Synopses & Reviews
Published in 1964, this biography of Joseph Vallence Bevan tells the story of Georgia’s first official historian. Born in Ireland, Bevan moved with his family to Georgia at a young age. He attended the University of Georgia and the College of South Carolina before continuing his education in England. There he met William Godwin, an influential political philosopher, journalist, and novelist, who wrote Letter of Advice To a Young American: On the Course of Studies It Might Be Most Advantageous for Him To Pursue for Bevan. Back in the U.S., Bevan edited the Augusta Chronicle and Georgia Gazette, studied law, served on the Georgia legislature, and became coeditor and owner of the Savannah Georgian. In 1824, by recommendation of Governor George M. Troup, the legislature appointed Bevan as the first official historian of Georgia. His main duties were to arrange the state archives, publish selections from the archives, and to write a history of the state. Bevan was unable to complete a history of Georgia before his death in 1830 at the young age of thirty-two.
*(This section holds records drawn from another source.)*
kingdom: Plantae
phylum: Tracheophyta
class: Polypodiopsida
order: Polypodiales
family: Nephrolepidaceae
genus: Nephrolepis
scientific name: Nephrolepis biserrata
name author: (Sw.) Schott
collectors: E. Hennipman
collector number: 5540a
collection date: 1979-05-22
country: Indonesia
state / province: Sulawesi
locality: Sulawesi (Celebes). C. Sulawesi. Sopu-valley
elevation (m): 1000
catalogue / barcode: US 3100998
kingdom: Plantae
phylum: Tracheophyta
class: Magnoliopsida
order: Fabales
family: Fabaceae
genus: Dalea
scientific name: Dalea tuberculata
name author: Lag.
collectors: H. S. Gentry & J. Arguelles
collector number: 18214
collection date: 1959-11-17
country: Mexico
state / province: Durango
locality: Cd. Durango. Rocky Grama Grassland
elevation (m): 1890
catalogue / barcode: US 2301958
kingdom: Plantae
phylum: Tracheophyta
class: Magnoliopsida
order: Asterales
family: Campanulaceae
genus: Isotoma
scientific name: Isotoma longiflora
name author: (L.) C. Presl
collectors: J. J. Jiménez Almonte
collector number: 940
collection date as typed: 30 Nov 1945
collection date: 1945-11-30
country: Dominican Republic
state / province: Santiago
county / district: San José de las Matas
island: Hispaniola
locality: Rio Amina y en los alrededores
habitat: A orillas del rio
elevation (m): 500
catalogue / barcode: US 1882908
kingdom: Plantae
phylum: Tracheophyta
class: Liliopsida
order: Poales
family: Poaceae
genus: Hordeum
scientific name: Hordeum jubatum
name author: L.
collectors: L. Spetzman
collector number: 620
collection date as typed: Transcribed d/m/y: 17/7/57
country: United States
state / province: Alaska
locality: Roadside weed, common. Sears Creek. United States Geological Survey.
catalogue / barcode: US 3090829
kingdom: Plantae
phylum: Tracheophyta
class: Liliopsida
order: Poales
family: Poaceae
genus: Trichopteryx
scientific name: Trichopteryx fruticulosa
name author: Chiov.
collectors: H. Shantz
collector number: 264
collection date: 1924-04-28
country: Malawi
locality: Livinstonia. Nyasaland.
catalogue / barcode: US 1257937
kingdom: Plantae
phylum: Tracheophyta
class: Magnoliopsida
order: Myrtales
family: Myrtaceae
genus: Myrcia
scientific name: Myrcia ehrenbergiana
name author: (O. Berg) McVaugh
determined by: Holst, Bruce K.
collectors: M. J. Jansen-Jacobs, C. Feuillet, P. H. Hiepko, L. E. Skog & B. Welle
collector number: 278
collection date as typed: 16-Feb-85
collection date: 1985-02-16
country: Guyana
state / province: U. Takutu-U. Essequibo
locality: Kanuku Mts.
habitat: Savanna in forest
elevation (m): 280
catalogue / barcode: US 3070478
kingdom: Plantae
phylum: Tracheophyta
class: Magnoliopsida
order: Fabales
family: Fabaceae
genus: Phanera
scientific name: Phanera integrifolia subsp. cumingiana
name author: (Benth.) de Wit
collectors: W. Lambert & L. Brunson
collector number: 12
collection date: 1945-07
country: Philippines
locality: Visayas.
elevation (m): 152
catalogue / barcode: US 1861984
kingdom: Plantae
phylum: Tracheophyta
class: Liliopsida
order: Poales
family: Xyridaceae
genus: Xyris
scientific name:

However, he paved the road for future historians making important acquisitions of transcripts from Great Britain which describe the colonial history of Georgia.
About the Author
E. Merton Coulter came to the University of Georgia as an associate professor in 1919; he was named an emeritus professor of history in 1958 and continued to work on campus until his death in 1981. During his distinguished career, he wrote or edited more than thirty books and his contributions to periodicals were extensive. Coulter was coeditor of the ten–volume History of the South and author of two of the volumes in the series; he also served as editor of the Georgia Historical Quarterly for fifty years.